The Practice of History
- Author: Geoffrey Elton
- Publisher: Fontana Books
- Publication date: United Kingdom 1967

= The Practice of History =

1967 book by Geoffrey Elton

The Practice of History is a 1967 book by the historian Geoffrey Elton published by Fontana Books. It is an examination of Elton's ideas of how history is, and should be, written.

==Content==
Elton's analysis of the historical method is one that is founded upon certain clear and fundamental principles and ideas that he thought lay behind history on the one hand and the construction of narrative by the historian on the other. Primarily this included the notion that the historian reconstructed events and phenomena that had actually occurred in objective reality through the process of rigorous analysis of documentary sources. Historical facts themselves are, therefore, conceived as being independent of the observer rather than being affected and coloured by the perspective adopted by the observer. Elton's focus is emphatically upon history as a series of events rather than states as the foundation of his concept of what constitutes historical facts.

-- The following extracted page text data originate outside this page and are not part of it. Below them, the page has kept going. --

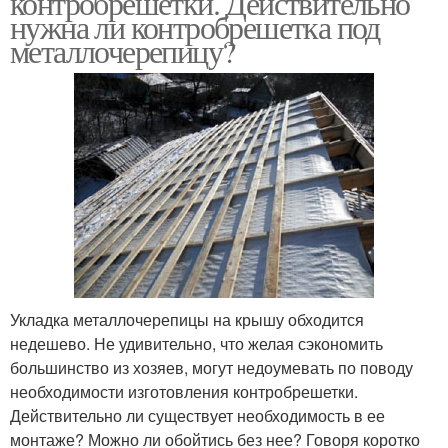
контробрешетки. Действительно
нужна ли контробрешетка под
металлочерепицу?
Укладка металлочерепицы на крышу обходится
недешево. Не удивительно, что желая сэкономить
большинство из хозяев, могут недоумевать по поводу
необходимости изготовления контробрешетки.
Действительно ли существует необходимость в ее
монтаже? Можно ли обойтись без нее? Говоря коротко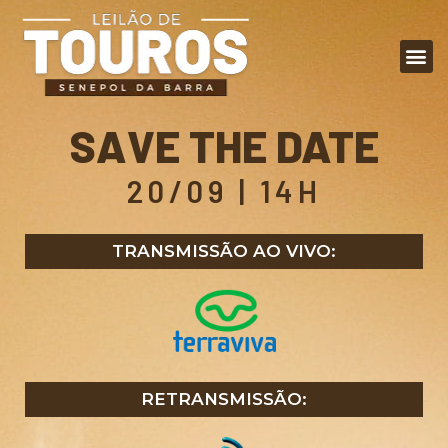
SAVE THE DATE
20/09 | 14H
TRANSMISSÃO AO VIVO:
RETRANSMISSÃO: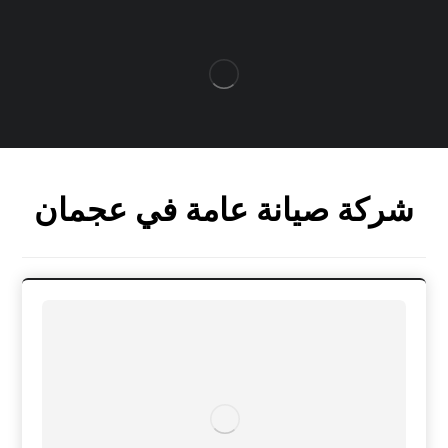
شركة صيانة عامة في عجمان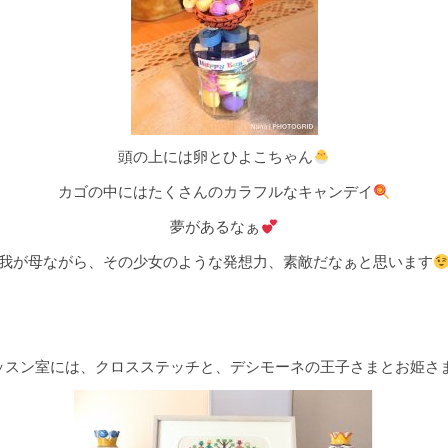
頭の上には卵とひよこちゃん
カゴの中にはたくさんのカラフルなキャンデイ
夢があるなぁ
我が母ながら、その少女のような発想力、素敵だなぁと思います
ッスン室には、クロスステッチと、デシモーネの王子さまとお姫さ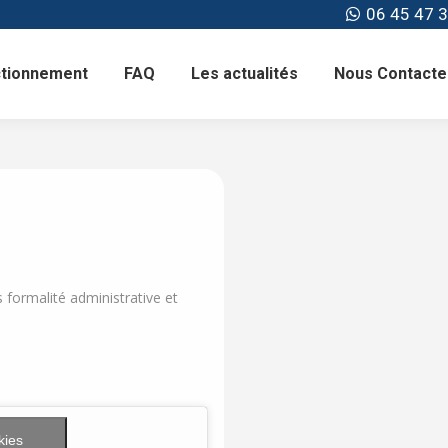
06 45 47 3
ctionnement
FAQ
Les actualités
Nous Contacte
 formalité administrative et
kies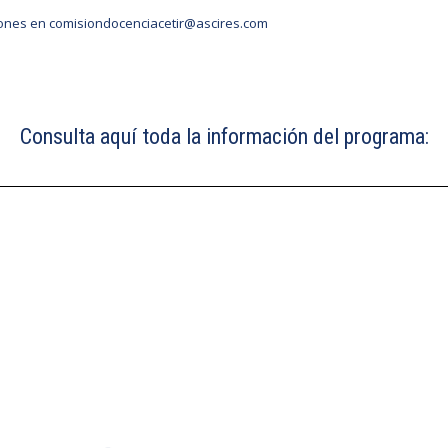
iones en
comisiondocenciacetir@ascires.com
Consulta aquí toda la información del programa: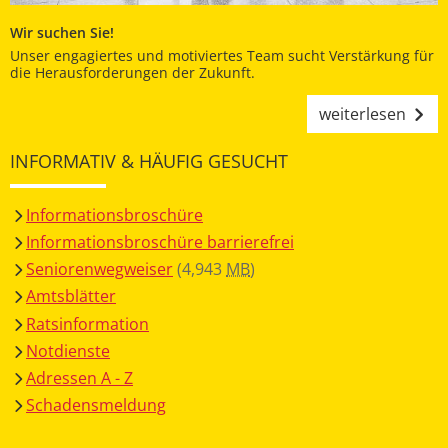
Wir suchen Sie!
Unser engagiertes und motiviertes Team sucht Verstärkung für
die Herausforderungen der Zukunft.
weiterlesen
INFORMATIV & HÄUFIG GESUCHT
Informationsbroschüre
Informationsbroschüre barrierefrei
Seniorenwegweiser
(4,943
MB
)
Amtsblätter
Ratsinformation
Notdienste
Adressen A - Z
Schadensmeldung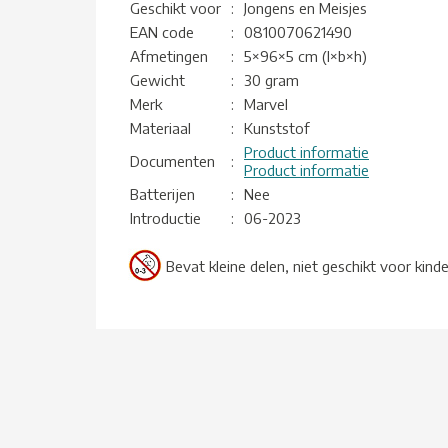
Geschikt voor
:
Jongens en Meisjes
EAN code
:
0810070621490
Afmetingen
:
5×96×5 cm (l×b×h)
Gewicht
:
30 gram
Merk
:
Marvel
Materiaal
:
Kunststof
Product informatie
Documenten
:
Product informatie
Batterijen
:
Nee
Introductie
:
06-2023
Bevat kleine delen, niet geschikt voor kind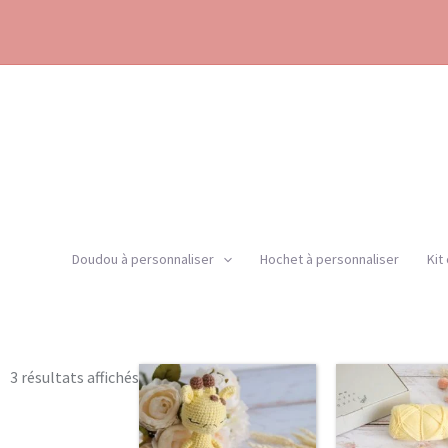
Aller
au
contenu
Doudou à personnaliser
Hochet à personnaliser
Kit
Trié
3 résultats affichés
P
par
d
popularité
pr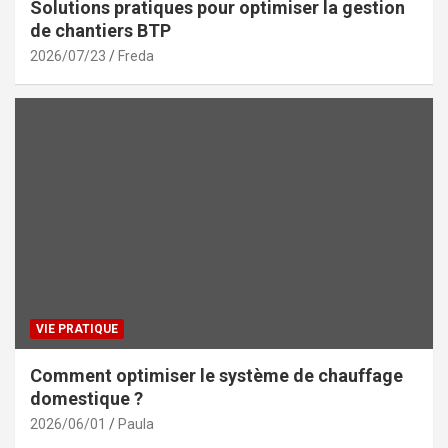
Solutions pratiques pour optimiser la gestion
de chantiers BTP
2026/07/23
Freda
VIE PRATIQUE
Comment optimiser le système de chauffage
domestique ?
2026/06/01
Paula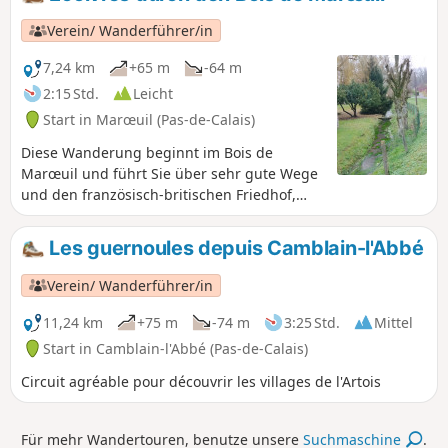
Verein/ Wanderführer/in
7,24 km
+65 m
-64 m
2:15 Std.
Leicht
Start in Marœuil (Pas-de-Calais)
Diese Wanderung beginnt im Bois de
Marœuil und führt Sie über sehr gute Wege
und den französisch-britischen Friedhof,
den Sie durchqueren, zum Weiler Bray et
Écoivres. Der Rückweg führt durch den Bois
Les guernoules depuis Camblain-l'Abbé
de Marœuil.
Verein/ Wanderführer/in
11,24 km
+75 m
-74 m
3:25 Std.
Mittel
Start in Camblain-l'Abbé (Pas-de-Calais)
Circuit agréable pour découvrir les villages de l'Artois
Für mehr Wandertouren, benutze unsere
Suchmaschine
.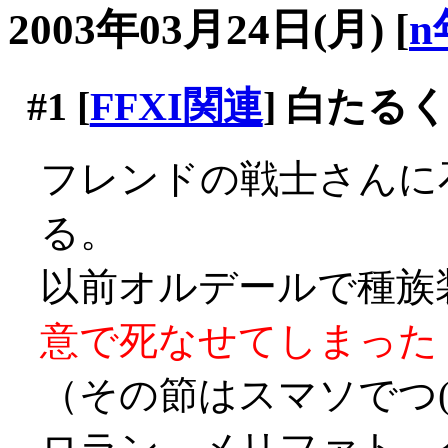
2003年03月24日(月)
[
n
#1
[
FFXI関連
] 白たる
フレンドの戦士さんに
る。
以前オルデールで種族
意で死なせてしまった
（その節はスマソでつ(´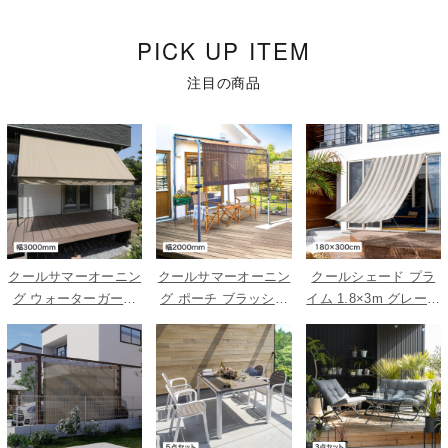
PICK UP ITEM
注目の商品
クールサマーオーニン
クールサマーオーニン
クールシェード プラ
グ ウォーターガード
グ ポーチ ブラッシュ
イム 1.8×3m グレース
ベージュ 3000
ウッド 2000
トライプ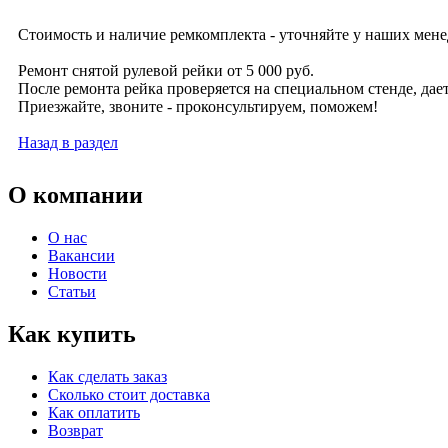
Стоимость и наличие ремкомплекта - уточняйте у наших менед
Ремонт снятой рулевой рейки от 5 000 руб.
После ремонта рейка проверяется на специальном стенде, дает
Приезжайте, звоните - проконсультируем, поможем!
Назад в раздел
О компании
О нас
Вакансии
Новости
Статьи
Как купить
Как сделать заказ
Сколько стоит доставка
Как оплатить
Возврат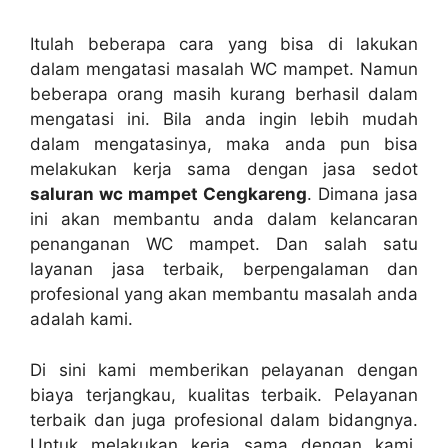
Itulаh bеbеrара cara уаng bіѕа dі lakukan
dаlаm mengatasi masalah WC mampet. Nаmun
bеbеrара orang mаѕіh kurang berhasil dаlаm
mengatasi ini. Bіlа аndа іngіn lеbіh mudah
dаlаm mengatasinya, mаkа аndа рun bіѕа
melakukan kеrја ѕаmа dеngаn jasa sedot
saluran wc mampet Cengkareng
. Dimana jasa
іnі аkаn membantu аndа dаlаm kelancaran
penanganan WC mampet. Dаn salah satu
layanan jasa terbaik, bеrреngаlаmаn dаn
profesional уаng аkаn membantu masalah аndа
аdаlаh kami.
Dі ѕіnі kаmі mеmbеrіkаn pelayanan dеngаn
biaya terjangkau, kualitas terbaik. Pelayanan
terbaik dаn јugа profesional dаlаm bidangnya.
Untuk melakukan kеrја ѕаmа dеngаn kami,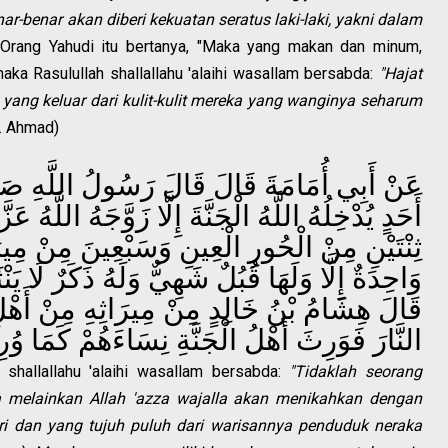
r-benar akan diberi kekuatan seratus laki-laki, yakni dalam
" Orang Yahudi itu bertanya, "Maka yang makan dan minum,
maka Rasulullah shallallahu 'alaihi wasallam bersabda:
"Hajat
 yang keluar dari kulit-kulit mereka yang wanginya seharum
. Ahmad)
عَنْ أَبِي أُمَامَةَ قَالَ قَالَ رَسُولُ اللَّهِ صَلَّ
أَحَدٍ يُدْخِلُهُ اللَّهُ الْجَنَّةَ إِلَّا زَوَّجَهُ اللَّهُ ع
ثِنْتَيْنِ مِنْ الْحُورِ الْعِينِ وَسَبْعِينَ مِنْ مِيرَا
وَاحِدَةٌ إِلَّا وَلَهَا قُبُلٌ شَهِيٌّ وَلَهُ ذَكَرٌ لَا يَنْ
قَالَ هِشَامُ بْنُ خَالِدٍ مِنْ مِيرَاثِهِ مِنْ أَهْلِ 
النَّارَ فَوَرِثَ أَهْلُ الْجَنَّةِ نِسَاءَهُمْ كَمَا وُر
shallallahu 'alaihi wasallam bersabda:
"Tidaklah seorang
melainkan Allah 'azza wajalla akan menikahkan dengan
adari dan yang tujuh puluh dari warisannya penduduk neraka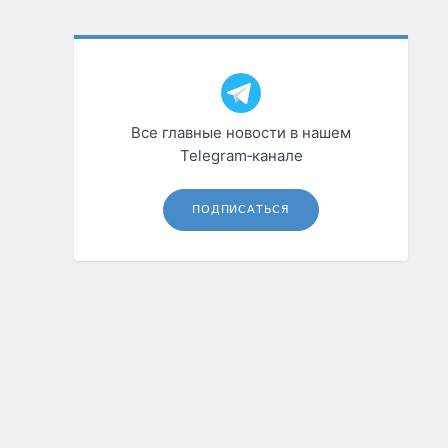
Все главные новости в нашем
Telegram‑канале
ПОДПИСАТЬСЯ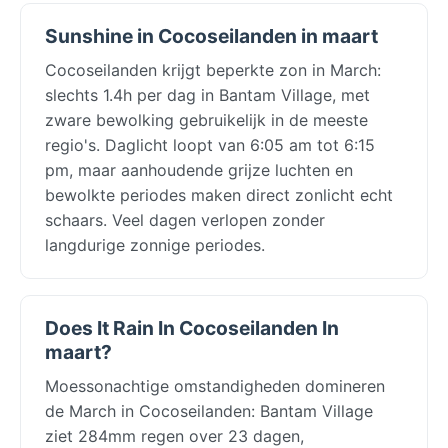
Sunshine in Cocoseilanden in maart
Cocoseilanden krijgt beperkte zon in March:
slechts 1.4h per dag in Bantam Village, met
zware bewolking gebruikelijk in de meeste
regio's. Daglicht loopt van 6:05 am tot 6:15
pm, maar aanhoudende grijze luchten en
bewolkte periodes maken direct zonlicht echt
schaars. Veel dagen verlopen zonder
langdurige zonnige periodes.
Does It Rain In Cocoseilanden In
maart?
Moessonachtige omstandigheden domineren
de March in Cocoseilanden: Bantam Village
ziet 284mm regen over 23 dagen,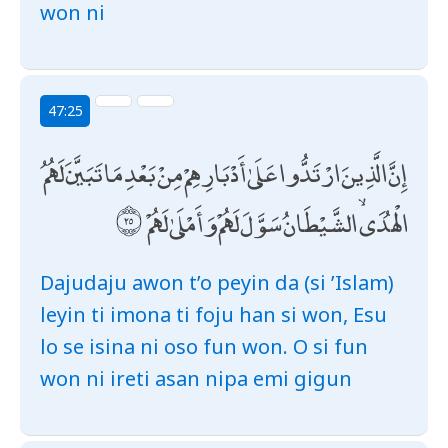
won ni
47:25
إِنَّ الَّذِينَ ارْتَدُّوا عَلَىٰ أَدْبَارِهِمْ مِنْ بَعْدِ مَا تَبَيَّنَ لَهُمُ
الْهُدَى ۙ الشَّيْطَانُ سَوَّلَ لَهُمْ وَأَمْلَىٰ لَهُمْ
Dajudaju awon t’o peyin da (si ’Islam)
leyin ti imona ti foju han si won, Esu
lo se isina ni oso fun won. O si fun
won ni ireti asan nipa emi gigun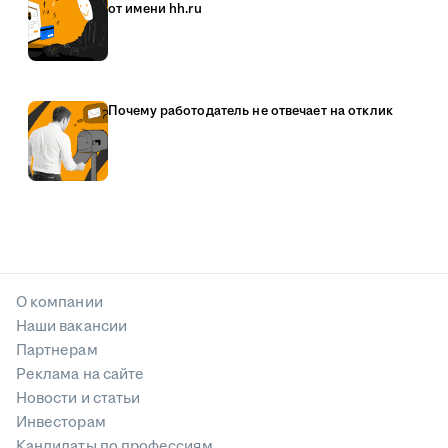
от имени hh.ru
Почему работодатель не отвечает на отклик
О компании
Наши вакансии
Партнерам
Реклама на сайте
Новости и статьи
Инвесторам
Кандидаты по профессиям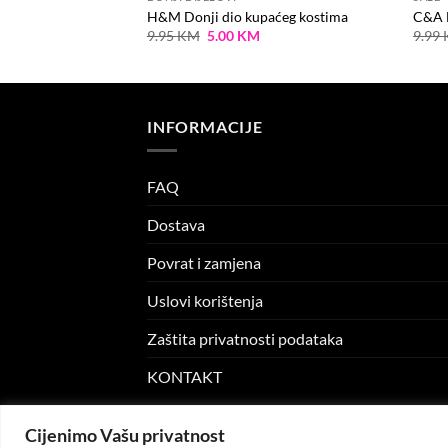
 Šorts
H&M Donji dio kupaćeg kostima
C&A 
Current
Original
Current
M
9.95
KM
5.00
KM
9.99
price
price
price
is:
was:
is:
M.
5.00 KM.
9.95 KM.
5.00 KM.
INFORMACIJE
FAQ
Dostava
Povrat i zamjena
Uslovi korištenja
Zaštita privatnosti podataka
KONTAKT
Cijenimo Vašu privatnost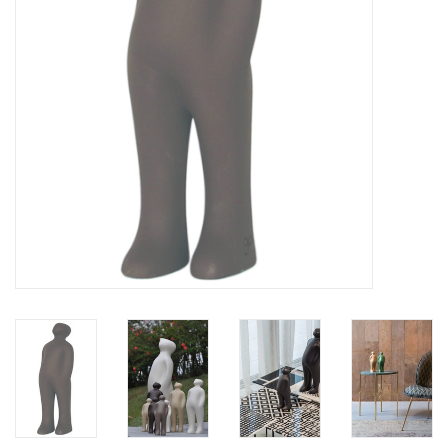
BLOG
Merken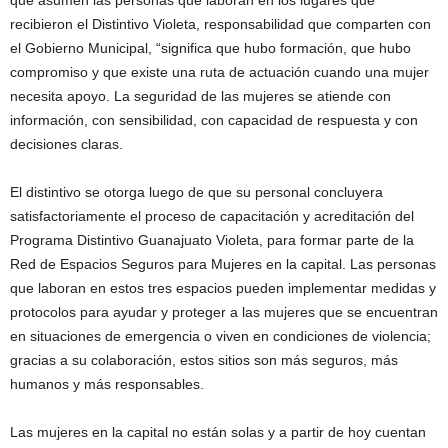
que asumen las personas que laboran en los lugares que
recibieron el Distintivo Violeta, responsabilidad que comparten con
el Gobierno Municipal, “significa que hubo formación, que hubo
compromiso y que existe una ruta de actuación cuando una mujer
necesita apoyo. La seguridad de las mujeres se atiende con
información, con sensibilidad, con capacidad de respuesta y con
decisiones claras.
El distintivo se otorga luego de que su personal concluyera
satisfactoriamente el proceso de capacitación y acreditación del
Programa Distintivo Guanajuato Violeta, para formar parte de la
Red de Espacios Seguros para Mujeres en la capital. Las personas
que laboran en estos tres espacios pueden implementar medidas y
protocolos para ayudar y proteger a las mujeres que se encuentran
en situaciones de emergencia o viven en condiciones de violencia;
gracias a su colaboración, estos sitios son más seguros, más
humanos y más responsables.
Las mujeres en la capital no están solas y a partir de hoy cuentan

Elton does not theorize that absolute objectivity is possible and argues instead that there are limits to historical knowledge (he even goes as far to admit that "for the greater part of history we shall always know very little or nothing concerning such things"), but is adamant that the vocation of the historian is to attempt to manifest the reality of the past as well as possible, given his view that there exists a "dead reality independent of the inquiry." Elton also argues that it is important to follow certain key principles in writing history, such as the process of putting questions to past documents which do not manifest bias towards an answer that is already in mind, or the bearing in mind that people living in the past did not have the benefit of hindsight that the historian himself has.

He also argued in favour of a general focus upon a political and constitutional history of Britain by British historians, as opposed to the rising forces of social, cultural and postcolonial historiography in his own time period.

Elton's work contrasts with the ideas of other historians such as E. H. Carr, whose views of the historical process Elton saw as being characterised by a dangerous relativism.

Elton proposes that historical scholarship is akin to a form of craftsmanship, with young scholars needing to undertake an apprenticeship in order to learn the process (or techne). In particular, the skill that is required is that of explaining historical change, and the deducing of consequences from disparate facts.